Louis Al-Saleem 5/4/13 OXYGEN PHYSIOLOGY AND PULSE OXIMETRY A very experienced senior resuscitation nurse approached me at work recently, and asked if there was any circulating academic evidence about removing oxygen from critically ill patients. After I had picked myself up from off the floor, I enquired further and to my horror, she reported several of the doctors from ED had been attending MET calls (Rapid Response Calls) and had been rebuking the use of high flow oxygen, and in some cases even removing it. She then recalled such paradigms she had heard from these death dealers as: They don t need oxygen, their sats are ok... and: Oxygen won t help them and the old favourite: The toxicologists don t like it (anyone who has worked at the Calvary Mater ED knows EXACTLY what I mean). Time to dispel this silliness with some basic oxygen physiology: The P02 of inspired air at sea level is: (760-47) x 0.21 = ~150 mmhg Barometric Pressure mmhg - Water Vapour Pressure mmhg X 02 fraction in air = P02 inspired air at sea level.

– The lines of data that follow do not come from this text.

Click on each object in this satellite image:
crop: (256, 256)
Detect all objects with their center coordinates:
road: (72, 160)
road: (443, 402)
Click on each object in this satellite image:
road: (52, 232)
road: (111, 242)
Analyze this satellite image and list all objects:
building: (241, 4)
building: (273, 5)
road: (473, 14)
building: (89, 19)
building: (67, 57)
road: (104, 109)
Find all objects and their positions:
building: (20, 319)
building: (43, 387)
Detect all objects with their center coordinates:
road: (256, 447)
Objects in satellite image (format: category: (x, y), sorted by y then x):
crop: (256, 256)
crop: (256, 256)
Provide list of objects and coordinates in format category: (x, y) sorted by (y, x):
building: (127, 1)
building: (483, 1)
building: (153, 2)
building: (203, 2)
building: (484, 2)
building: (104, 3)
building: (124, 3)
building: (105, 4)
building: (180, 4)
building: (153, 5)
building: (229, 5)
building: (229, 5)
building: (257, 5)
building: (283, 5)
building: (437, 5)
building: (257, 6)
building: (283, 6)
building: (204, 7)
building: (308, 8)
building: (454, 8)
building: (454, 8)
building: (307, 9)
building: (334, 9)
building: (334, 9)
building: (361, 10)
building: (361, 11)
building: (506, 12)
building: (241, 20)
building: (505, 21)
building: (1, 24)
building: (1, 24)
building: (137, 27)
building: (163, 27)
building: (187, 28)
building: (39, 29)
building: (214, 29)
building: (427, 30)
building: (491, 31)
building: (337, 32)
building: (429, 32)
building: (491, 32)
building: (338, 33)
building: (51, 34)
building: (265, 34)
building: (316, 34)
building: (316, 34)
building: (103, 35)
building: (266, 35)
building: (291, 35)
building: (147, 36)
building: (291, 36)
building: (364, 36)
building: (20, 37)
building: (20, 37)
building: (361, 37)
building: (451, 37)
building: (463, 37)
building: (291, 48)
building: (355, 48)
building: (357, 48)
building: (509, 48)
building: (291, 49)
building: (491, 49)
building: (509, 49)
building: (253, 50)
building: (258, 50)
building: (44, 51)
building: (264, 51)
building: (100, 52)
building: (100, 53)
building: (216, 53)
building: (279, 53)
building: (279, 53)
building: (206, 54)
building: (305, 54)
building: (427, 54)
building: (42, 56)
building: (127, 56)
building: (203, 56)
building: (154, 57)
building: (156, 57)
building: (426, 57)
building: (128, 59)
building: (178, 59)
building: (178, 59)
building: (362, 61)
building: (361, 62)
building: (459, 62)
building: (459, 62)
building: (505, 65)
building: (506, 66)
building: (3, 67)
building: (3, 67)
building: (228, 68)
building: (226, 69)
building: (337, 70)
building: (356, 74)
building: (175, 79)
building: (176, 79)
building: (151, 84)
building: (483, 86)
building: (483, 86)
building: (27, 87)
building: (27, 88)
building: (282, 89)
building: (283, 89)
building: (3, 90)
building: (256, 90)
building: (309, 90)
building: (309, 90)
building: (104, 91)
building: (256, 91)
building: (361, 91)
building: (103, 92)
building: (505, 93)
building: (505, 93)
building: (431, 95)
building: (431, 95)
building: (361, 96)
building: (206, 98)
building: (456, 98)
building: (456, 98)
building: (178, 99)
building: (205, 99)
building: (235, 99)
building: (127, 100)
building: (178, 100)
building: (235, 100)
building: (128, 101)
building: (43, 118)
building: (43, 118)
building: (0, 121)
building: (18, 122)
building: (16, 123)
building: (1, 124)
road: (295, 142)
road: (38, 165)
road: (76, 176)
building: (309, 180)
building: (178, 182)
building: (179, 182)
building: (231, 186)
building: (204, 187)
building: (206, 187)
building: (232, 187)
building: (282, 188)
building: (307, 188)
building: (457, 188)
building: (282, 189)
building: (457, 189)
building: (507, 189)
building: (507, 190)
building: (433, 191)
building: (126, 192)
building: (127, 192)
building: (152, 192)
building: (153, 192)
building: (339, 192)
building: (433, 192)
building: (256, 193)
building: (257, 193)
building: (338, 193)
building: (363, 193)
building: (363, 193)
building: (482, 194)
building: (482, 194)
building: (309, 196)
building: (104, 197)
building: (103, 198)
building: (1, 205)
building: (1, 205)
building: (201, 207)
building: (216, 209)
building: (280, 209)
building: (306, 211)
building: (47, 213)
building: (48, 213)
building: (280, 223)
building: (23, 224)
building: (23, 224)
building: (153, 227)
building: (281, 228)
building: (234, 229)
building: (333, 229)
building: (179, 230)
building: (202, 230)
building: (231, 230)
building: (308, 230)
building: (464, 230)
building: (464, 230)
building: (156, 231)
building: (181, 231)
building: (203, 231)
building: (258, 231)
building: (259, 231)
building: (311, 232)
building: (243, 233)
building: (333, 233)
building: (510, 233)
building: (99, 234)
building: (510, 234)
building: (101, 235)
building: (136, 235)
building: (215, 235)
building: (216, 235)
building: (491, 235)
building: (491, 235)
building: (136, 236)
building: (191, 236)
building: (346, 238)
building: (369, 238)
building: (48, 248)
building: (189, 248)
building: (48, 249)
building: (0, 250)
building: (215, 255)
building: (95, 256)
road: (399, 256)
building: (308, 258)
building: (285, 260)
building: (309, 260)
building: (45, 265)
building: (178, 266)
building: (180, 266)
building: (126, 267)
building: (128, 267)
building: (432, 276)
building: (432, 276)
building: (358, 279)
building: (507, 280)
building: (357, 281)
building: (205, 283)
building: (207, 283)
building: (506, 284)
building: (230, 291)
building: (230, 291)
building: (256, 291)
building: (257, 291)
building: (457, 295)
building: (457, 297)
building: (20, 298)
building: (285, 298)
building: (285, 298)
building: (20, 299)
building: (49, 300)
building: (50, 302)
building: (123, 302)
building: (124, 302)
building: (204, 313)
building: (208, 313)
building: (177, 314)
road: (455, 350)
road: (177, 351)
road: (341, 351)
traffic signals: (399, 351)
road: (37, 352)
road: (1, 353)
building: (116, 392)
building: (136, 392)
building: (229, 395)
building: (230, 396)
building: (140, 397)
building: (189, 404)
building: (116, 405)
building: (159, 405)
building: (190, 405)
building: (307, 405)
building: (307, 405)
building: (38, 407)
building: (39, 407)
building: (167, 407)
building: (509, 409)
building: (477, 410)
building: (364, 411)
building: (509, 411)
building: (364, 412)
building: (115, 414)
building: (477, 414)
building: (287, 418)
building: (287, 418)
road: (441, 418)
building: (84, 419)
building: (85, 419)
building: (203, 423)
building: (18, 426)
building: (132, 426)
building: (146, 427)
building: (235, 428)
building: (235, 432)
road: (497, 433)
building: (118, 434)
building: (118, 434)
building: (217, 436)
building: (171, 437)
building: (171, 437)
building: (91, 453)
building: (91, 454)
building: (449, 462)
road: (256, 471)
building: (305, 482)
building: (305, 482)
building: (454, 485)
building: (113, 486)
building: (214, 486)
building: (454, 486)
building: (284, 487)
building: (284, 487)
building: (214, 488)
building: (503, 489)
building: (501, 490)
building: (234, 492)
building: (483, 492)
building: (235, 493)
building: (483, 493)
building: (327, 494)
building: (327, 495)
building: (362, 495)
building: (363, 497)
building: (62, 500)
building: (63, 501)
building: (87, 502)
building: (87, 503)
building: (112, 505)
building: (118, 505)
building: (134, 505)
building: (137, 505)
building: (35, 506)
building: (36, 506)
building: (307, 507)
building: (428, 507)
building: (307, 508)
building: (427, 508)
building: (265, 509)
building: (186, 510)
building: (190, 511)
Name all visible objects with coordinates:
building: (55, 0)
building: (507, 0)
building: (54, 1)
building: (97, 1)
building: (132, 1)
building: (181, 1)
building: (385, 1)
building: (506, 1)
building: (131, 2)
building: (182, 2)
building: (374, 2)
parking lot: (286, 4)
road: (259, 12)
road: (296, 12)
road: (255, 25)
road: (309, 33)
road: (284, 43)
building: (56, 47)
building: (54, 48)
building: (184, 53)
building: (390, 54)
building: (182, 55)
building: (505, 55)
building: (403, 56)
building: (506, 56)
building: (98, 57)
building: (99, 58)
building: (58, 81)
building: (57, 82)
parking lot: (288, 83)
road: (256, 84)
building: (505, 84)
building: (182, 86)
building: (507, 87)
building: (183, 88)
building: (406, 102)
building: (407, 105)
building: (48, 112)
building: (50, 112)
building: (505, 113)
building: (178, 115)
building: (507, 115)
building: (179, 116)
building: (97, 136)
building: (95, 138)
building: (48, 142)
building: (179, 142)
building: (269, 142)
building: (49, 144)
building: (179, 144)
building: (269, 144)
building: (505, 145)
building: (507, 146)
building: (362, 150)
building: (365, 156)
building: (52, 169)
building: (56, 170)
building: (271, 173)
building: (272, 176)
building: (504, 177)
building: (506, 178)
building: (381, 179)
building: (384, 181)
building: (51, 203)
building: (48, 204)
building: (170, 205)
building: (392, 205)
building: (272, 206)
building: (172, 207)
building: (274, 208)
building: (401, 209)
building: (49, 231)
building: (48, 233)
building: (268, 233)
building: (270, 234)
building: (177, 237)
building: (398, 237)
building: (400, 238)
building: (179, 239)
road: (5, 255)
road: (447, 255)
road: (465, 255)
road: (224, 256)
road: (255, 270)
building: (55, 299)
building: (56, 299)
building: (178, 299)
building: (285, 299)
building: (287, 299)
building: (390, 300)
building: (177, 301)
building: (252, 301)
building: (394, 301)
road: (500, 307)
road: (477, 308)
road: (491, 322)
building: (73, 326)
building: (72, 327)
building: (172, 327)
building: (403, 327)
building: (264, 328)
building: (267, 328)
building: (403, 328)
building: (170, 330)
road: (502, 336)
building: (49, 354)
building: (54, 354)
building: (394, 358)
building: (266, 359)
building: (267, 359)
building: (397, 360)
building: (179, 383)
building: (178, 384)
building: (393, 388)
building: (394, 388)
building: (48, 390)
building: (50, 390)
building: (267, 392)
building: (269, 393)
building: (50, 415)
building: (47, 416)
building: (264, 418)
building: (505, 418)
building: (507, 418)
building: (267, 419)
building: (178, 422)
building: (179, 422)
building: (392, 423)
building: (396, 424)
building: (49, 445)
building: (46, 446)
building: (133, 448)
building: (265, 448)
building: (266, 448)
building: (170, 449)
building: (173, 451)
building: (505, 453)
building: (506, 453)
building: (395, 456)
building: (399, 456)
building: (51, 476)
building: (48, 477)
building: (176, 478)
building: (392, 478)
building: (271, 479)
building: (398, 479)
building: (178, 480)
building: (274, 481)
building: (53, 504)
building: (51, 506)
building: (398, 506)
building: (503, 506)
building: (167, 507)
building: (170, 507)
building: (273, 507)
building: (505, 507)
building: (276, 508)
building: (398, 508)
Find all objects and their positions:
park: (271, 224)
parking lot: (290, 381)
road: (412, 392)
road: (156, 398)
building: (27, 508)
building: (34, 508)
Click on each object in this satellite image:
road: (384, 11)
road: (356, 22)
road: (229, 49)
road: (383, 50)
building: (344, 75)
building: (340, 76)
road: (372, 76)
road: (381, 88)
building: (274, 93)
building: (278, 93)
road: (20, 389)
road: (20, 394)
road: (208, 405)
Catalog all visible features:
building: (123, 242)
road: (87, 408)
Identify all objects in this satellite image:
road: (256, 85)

The normal physiological oxygen cascade is such that from inspired air in the atmosphere to the mitochondria where the oxygen is utilized, the partial pressure drops significantly so that the tissue p02 is remarkable lower than the alveolar p02. So small changes in ALVEOLAR p02 make for big differences in TISSUE p02. Oxygen is carried in the blood in 2 ways: 1. Dissolved (in accordance with Henry s Law, equivocating to 3ml O2 per litre of plasma). But our bodies require up to 3000ml/minute so this isn't really good enough. 2. Attached to Haemoglobin. The main transport mechanism. Increases the blood carrying capacity by 70 times ( round 208ml O2 / litre of blood).
Hypoxia - An abnormally low P02 in the tissues. There are 4 basic types: Hypoxic Hypoxia (decreased absorption from the lung) Decreased p02 in the blood caused by lung disease and poor gas exchange). This is the most common. Anaemic Hypoxia (decreased oxygen carrying capacity of the blood). Circulatory Hypoxia (Circulatory failure from local obstruction or systemic shock meaning reduced oxygen delivery to the tissues). Histiocytic Hypoxia (decreased utilization of oxygen by the tissues, such as in cyanide poisoning where cytochrome oxidase is inhibited in the mitochondria). Hypoxic hypoxia is the most common type in clinical practice and encompasses hypoventilation, shunt, diffusion abnormalities and V/Q mismatching. For the most part, these are correctable by applying supplemental oxygen to increase the alveolar or inspired P02 thus affecting the cascade at the top. The exception is shunt, where blood is bypassing the lungs and emptying into the systemic circulation deoxygenated although supplemental oxygen can help to a small degree but increasing the amount of dissolved oxygen carried by the plasma.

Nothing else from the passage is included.